__What this task involves__
All of the data, except its images, should be set down exactly as it appears.

Saved data entries
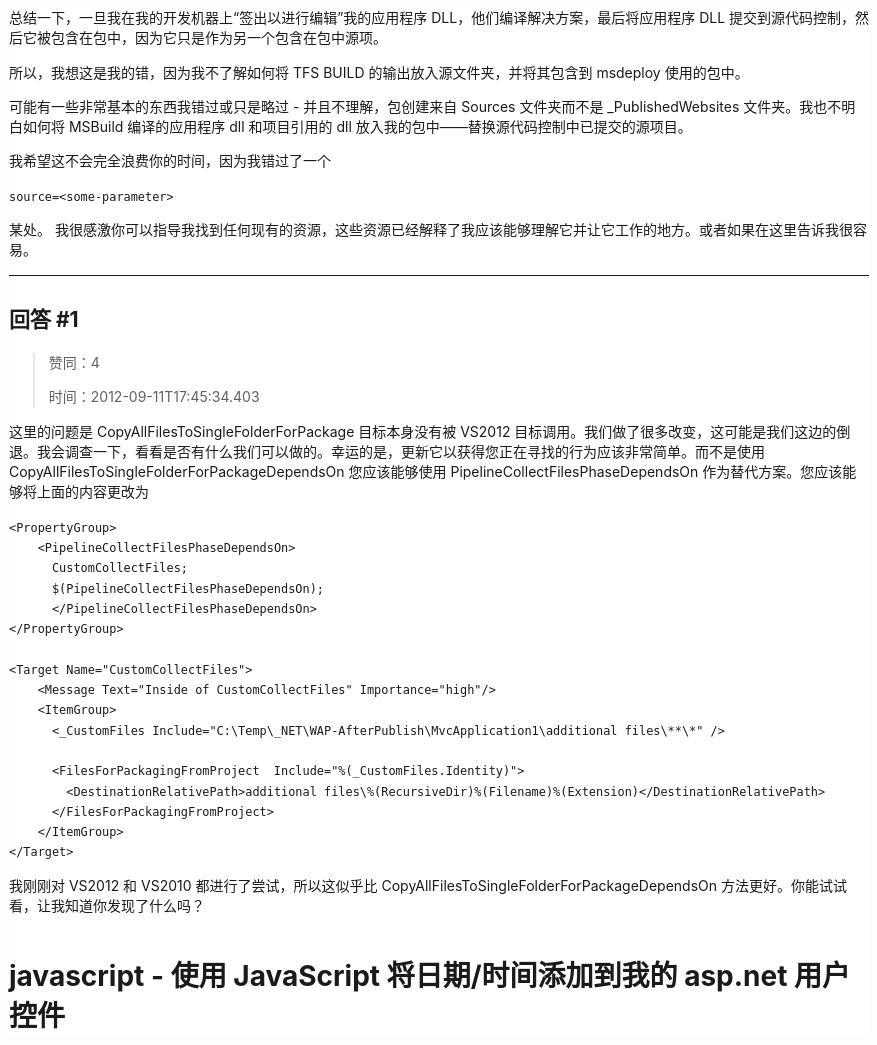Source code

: 总结一下，一旦我在我的开发机器上“签出以进行编辑”我的应用程序 DLL，他们编译解决方案，最后将应用程序 DLL 提交到源代码控制，然后它被包含在包中，因为它只是作为另一个包含在包中源项。

所以，我想这是我的错，因为我不了解如何将 TFS BUILD 的输出放入源文件夹，并将其包含到 msdeploy 使用的包中。

可能有一些非常基本的东西我错过或只是略过 - 并且不理解，包创建来自 Sources 文件夹而不是 _PublishedWebsites 文件夹。我也不明白如何将 MSBuild 编译的应用程序 dll 和项​​目引用的 dll 放入我的包中——替换源代码控制中已提交的源项目。

我希望这不会完全浪费你的时间，因为我错过了一个

```
source=<some-parameter> 
```

某处。
我很感激你可以指导我找到任何现有的资源，这些资源已经解释了我应该能够理解它并让它工作的地方。或者如果在这里告诉我很容易。

* * *

## 回答 #1

> 赞同：4
> 
> 时间：2012-09-11T17:45:34.403

这里的问题是 CopyAllFilesToSingleFolderForPackage 目标本身没有被 VS2012 目标调用。我们做了很多改变，这可能是我们这边的倒退。我会调查一下，看看是否有什么我们可以做的。幸运的是，更新它以获得您正在寻找的行为应该非常简单。而不是使用 CopyAllFilesToSingleFolderForPackageDependsOn 您应该能够使用 PipelineCollectFilesPhaseDependsOn 作为替代方案。您应该能够将上面的内容更改为

```
<PropertyGroup>
    <PipelineCollectFilesPhaseDependsOn>
      CustomCollectFiles;
      $(PipelineCollectFilesPhaseDependsOn);
      </PipelineCollectFilesPhaseDependsOn>    
</PropertyGroup>

<Target Name="CustomCollectFiles">
    <Message Text="Inside of CustomCollectFiles" Importance="high"/>
    <ItemGroup>
      <_CustomFiles Include="C:\Temp\_NET\WAP-AfterPublish\MvcApplication1\additional files\**\*" />

      <FilesForPackagingFromProject  Include="%(_CustomFiles.Identity)">
        <DestinationRelativePath>additional files\%(RecursiveDir)%(Filename)%(Extension)</DestinationRelativePath>
      </FilesForPackagingFromProject>
    </ItemGroup>
</Target> 
```

我刚刚对 VS2012 和 VS2010 都进行了尝试，所以这似乎比 CopyAllFilesToSingleFolderForPackageDependsOn 方法更好。你能试试看，让我知道你发现了什么吗？

# javascript - 使用 JavaScript 将日期/时间添加到我的 asp.net 用户控件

__Solution for this problem__
Source code

: 总结一下，一旦我在我的开发机器上“签出以进行编辑”我的应用程序 DLL，他们编译解决方案，最后将应用程序 DLL 提交到源代码控制，然后它被包含在包中，因为它只是作为另一个包含在包中源项。

所以，我想这是我的错，因为我不了解如何将 TFS BUILD 的输出放入源文件夹，并将其包含到 msdeploy 使用的包中。

可能有一些非常基本的东西我错过或只是略过 - 并且不理解，包创建来自 Sources 文件夹而不是 _PublishedWebsites 文件夹。我也不明白如何将 MSBuild 编译的应用程序 dll 和项​​目引用的 dll 放入我的包中——替换源代码控制中已提交的源项目。

我希望这不会完全浪费你的时间，因为我错过了一个

```
source=<some-parameter> 
```

某处。
我很感激你可以指导我找到任何现有的资源，这些资源已经解释了我应该能够理解它并让它工作的地方。或者如果在这里告诉我很容易。

* * *

## 回答 #1

> 赞同：4
> 
> 时间：2012-09-11T17:45:34.403

这里的问题是 CopyAllFilesToSingleFolderForPackage 目标本身没有被 VS2012 目标调用。我们做了很多改变，这可能是我们这边的倒退。我会调查一下，看看是否有什么我们可以做的。幸运的是，更新它以获得您正在寻找的行为应该非常简单。而不是使用 CopyAllFilesToSingleFolderForPackageDependsOn 您应该能够使用 PipelineCollectFilesPhaseDependsOn 作为替代方案。您应该能够将上面的内容更改为

```
<PropertyGroup>
    <PipelineCollectFilesPhaseDependsOn>
      CustomCollectFiles;
      $(PipelineCollectFilesPhaseDependsOn);
      </PipelineCollectFilesPhaseDependsOn>    
</PropertyGroup>

<Target Name="CustomCollectFiles">
    <Message Text="Inside of CustomCollectFiles" Importance="high"/>
    <ItemGroup>
      <_CustomFiles Include="C:\Temp\_NET\WAP-AfterPublish\MvcApplication1\additional files\**\*" />

      <FilesForPackagingFromProject  Include="%(_CustomFiles.Identity)">
        <DestinationRelativePath>additional files\%(RecursiveDir)%(Filename)%(Extension)</DestinationRelativePath>
      </FilesForPackagingFromProject>
    </ItemGroup>
</Target> 
```

我刚刚对 VS2012 和 VS2010 都进行了尝试，所以这似乎比 CopyAllFilesToSingleFolderForPackageDependsOn 方法更好。你能试试看，让我知道你发现了什么吗？

# javascript - 使用 JavaScript 将日期/时间添加到我的 asp.net 用户控件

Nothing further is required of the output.